Mr. Chair, I agree with that. I would just note that the established definition of threats to the security of Canada are used in some of the consequential amendments. It seems to me that should be adequate enough to have fairly robust sharing of information.
I also worry a bit about section 5 with the reference to detection, identification, analysis, prevention, investigation, or disruption. I agree that there is a reading of section 5 that says that everyone who receives the information is limited to their existing jurisdiction in law, but this reference to detection, identification, analysis, prevention, investigation, or disruption could be used by 1 of the 17 who are sitting in institutions, perhaps misinterpreted, to extend its jurisdiction.
Given the fact that 14 out of the 17 are not subject to any independent review, and given that their interpretation of section 5 will be sheltered from public review by solicitor-client privilege, I come back to Professor Forcese's point that we need to devise legislation that withstands erroneous judgment.
If there are legitimate concerns—it could go one way, it could go another way—I would think the committee should try to make this legislation tighter.
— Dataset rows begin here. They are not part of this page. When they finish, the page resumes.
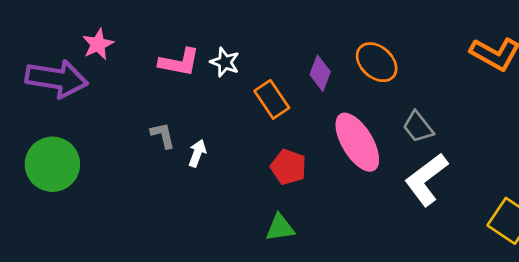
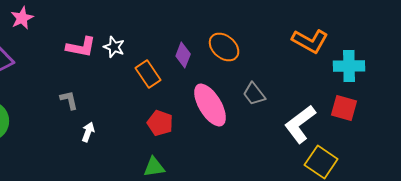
pink star: (98, 44) -> (22, 18), moved
white arrow: (197, 153) -> (88, 132), moved
white L-shape: (426, 179) -> (300, 124), moved

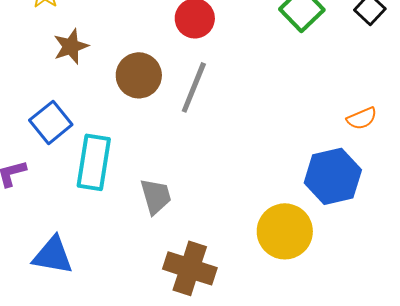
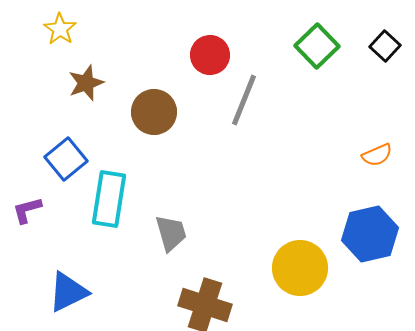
gray line: (194, 87) -> (244, 100), moved
blue hexagon: (333, 176) -> (370, 234), moved
blue triangle: (53, 255) -> (68, 292), turned -36

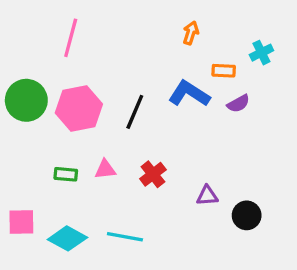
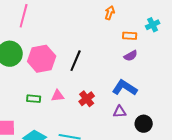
pink line: (71, 38) -> (24, 16), moved
blue L-shape: (189, 94) -> (125, 88), moved
purple semicircle: (238, 104) -> (131, 56), moved

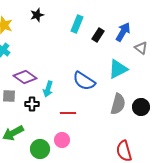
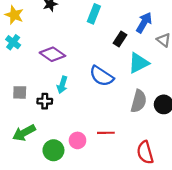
black rectangle: (98, 35) -> (120, 39), moved
purple diamond: (25, 77) -> (52, 54), moved
red line: (68, 113) -> (106, 133), moved

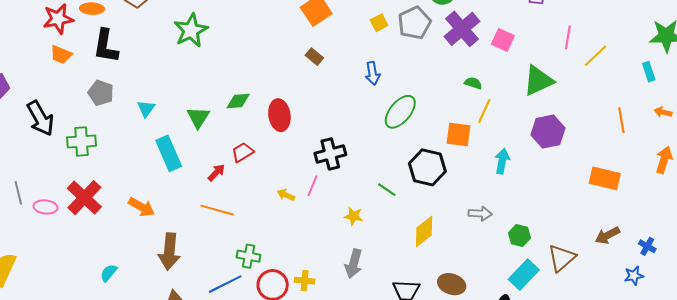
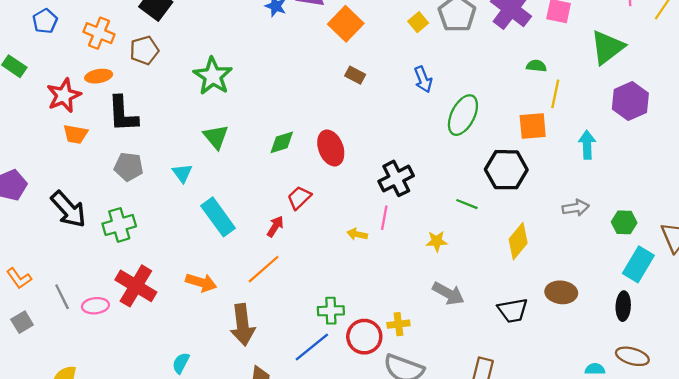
green triangle: (198, 117) -> (216, 137), moved
orange line: (217, 210) -> (264, 269), moved, turned -44
gray arrow: (354, 264) -> (448, 293), turned -64

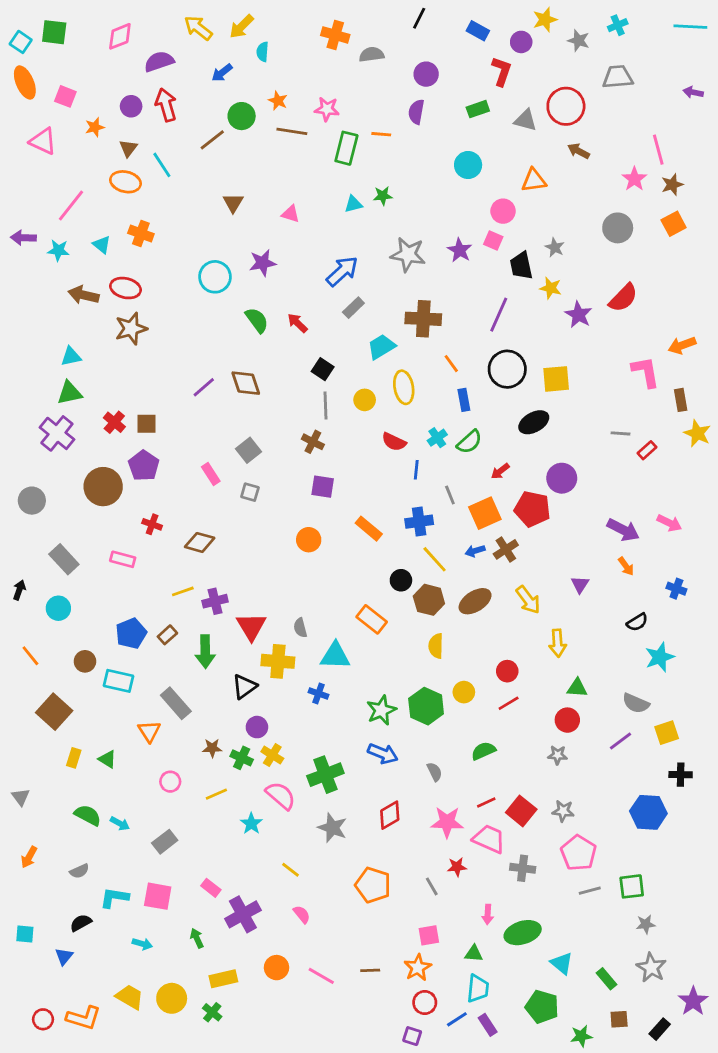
We think it can be made tighter by going back to section 2 of the CSIS Act, and by going through section 5 and being even more precise that a recipient institution is only limited to its existing jurisdiction in what it does with the information that it receives.
I would note with section 6 that I have heard no justification from the government about section 6 and the potential that section 6 can authorize foreign information sharing. The only restriction in section 6 is that the disclosure be in accordance with law.
Section 8 of the Privacy Act contains very large exemptions or justifications for disclosure. I come back to the Arar case, I come back to that issue, and section 6 as well as section 5 have some troubling issues.